Blogs de alta alcurnia

Thunderbird, que es el programa que uso como lector de RSS, me avisó hace un rato de la última actualización de Mangas Verdes. Manuel Almeida nos informa del lanzamiento de una bitácora en la que Microsoft recogerá los comentarios de los usuarios acerca de la beta de su último producto: el MSN Search, una copia descarada de Google, de quien ha plagiado hasta el AdSense.

Después de haberme pasado por allí y haber despotricado un poco en uno de los posts, me ha dado por pensar qué habrá visto el señor de las ventanas en el formato weblog para lanzar uno. No es que sea algo nuevo: Google ya tiene el suyo propio (y, por lo visto, también Yahoo!). Las webs de los candidatos a las últimas presidenciales de EE.UU. usaron el weblog, y medios de información tradicionales como El Mundo, se sirven de este formato para interactuar con sus lectores.

Me pregunto si todo esto no será una pura estrategia de marketing. Hasta ahora, cuando una empresa quería recibir opiniones, o fomentar la discusión entre los consumidores, se limitaba a poner un foro. ¿Por qué recurrir, entonces, al weblog? Elemental, mi querido Watson, porque las bitácoras están de moda. No sólo por lo sencillo de su uso, no por su potencial ilimitado como medio de comunicación, sino sólo por el hecho de ser weblogs. Que google abra un blog, nos parece simpático, nos hace gracia que una multinacional recurra al mismo sistema de publicación que nosotros, pobres mortales.

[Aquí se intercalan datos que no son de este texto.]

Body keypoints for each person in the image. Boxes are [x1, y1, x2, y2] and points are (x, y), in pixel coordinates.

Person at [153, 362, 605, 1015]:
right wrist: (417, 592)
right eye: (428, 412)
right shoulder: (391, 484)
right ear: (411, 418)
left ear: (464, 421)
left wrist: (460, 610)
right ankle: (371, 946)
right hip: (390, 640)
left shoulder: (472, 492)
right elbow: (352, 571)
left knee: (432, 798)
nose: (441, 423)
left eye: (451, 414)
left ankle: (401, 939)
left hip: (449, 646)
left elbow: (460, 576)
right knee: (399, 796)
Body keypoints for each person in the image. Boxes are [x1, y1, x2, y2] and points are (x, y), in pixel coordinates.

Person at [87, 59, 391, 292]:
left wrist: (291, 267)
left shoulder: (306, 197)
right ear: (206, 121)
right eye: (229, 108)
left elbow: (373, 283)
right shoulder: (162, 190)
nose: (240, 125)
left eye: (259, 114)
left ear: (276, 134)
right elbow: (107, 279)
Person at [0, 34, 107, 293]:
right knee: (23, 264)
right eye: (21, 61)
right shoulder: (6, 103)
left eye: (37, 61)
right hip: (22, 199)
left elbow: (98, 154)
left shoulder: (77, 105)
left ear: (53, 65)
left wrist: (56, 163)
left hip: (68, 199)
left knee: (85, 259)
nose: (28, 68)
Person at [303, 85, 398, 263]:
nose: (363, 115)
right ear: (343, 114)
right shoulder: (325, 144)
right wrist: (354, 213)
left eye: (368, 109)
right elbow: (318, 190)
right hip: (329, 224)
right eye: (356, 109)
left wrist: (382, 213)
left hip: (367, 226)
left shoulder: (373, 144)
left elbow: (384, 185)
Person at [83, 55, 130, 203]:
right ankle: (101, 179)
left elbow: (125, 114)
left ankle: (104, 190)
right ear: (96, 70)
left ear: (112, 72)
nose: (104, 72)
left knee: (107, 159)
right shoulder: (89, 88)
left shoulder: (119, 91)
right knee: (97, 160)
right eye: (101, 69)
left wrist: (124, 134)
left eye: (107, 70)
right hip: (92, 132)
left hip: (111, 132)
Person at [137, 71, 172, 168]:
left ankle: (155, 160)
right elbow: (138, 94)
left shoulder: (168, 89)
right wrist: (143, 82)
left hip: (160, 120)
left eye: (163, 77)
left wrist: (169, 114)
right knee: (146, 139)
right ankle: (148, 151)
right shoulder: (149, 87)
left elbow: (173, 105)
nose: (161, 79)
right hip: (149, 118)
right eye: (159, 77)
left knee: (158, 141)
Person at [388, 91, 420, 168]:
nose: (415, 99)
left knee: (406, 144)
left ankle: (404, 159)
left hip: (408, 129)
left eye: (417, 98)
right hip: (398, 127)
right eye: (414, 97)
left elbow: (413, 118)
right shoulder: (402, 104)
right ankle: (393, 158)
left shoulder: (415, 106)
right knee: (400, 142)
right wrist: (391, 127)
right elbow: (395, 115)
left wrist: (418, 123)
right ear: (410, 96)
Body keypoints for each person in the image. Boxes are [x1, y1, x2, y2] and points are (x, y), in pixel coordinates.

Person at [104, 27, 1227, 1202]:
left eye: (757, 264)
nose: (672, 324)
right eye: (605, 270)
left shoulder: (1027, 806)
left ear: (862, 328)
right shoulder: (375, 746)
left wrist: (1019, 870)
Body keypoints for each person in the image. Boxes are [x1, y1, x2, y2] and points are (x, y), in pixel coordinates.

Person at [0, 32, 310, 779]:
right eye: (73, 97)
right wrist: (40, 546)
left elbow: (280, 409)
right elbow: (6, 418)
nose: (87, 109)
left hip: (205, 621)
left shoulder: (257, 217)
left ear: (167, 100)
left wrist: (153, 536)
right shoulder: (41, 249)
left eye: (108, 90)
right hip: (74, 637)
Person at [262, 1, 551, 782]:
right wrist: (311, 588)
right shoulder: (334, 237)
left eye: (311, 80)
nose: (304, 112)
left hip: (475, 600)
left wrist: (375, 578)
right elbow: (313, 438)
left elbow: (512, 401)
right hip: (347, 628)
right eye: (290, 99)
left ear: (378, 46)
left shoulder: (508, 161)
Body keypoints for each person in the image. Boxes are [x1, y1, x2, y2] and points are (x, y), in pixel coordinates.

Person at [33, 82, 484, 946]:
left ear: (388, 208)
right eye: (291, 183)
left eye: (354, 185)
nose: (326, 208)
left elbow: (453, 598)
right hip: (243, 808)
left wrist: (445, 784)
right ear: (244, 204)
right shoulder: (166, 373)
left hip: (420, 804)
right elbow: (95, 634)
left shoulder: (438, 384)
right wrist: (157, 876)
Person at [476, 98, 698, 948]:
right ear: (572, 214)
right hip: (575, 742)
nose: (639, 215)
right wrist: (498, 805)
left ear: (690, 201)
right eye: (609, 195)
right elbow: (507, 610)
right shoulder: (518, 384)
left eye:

Eso es lo que intenta microsoft, recuperar la confianza perdida. Para ello no hace productos de mayor calidad y a menor precio, sino que lanza una bitácora, baja de los cielos. De esa forma, nos da una imagen más agradable, a pesar de que ayer mismo se descubriese un nuevo agujero de seguridad en Internet Explorer, y aunque a partir de ahora para actualizar este programa tengamos que tener instalado el SP2 (gratuito) de Windows XP (190 euros).

Pero es que, además de hacer bonito, un weblog tiene una ventaja fundamental sobre el foro tradicional: los lectores opinan SÓLO sobre aquellos temas que nosotros les proponemos. De esa forma, es mucho más sencillo controlar lo que se dice acerca de nosotros y borrar aquello que nos parezca incómodo (como ya ha hecho Microsoft). Es decir, usamos una bitácora con una finalidad totalmente contraria a la filosofía de la propia blogosfera.

Al final, va a tener razón mi amigo Carlos, en su respuesta a mi artículo sobre el poder de la blogosfera. Parece que los peces gordos siempre sacan provecho de los chicos.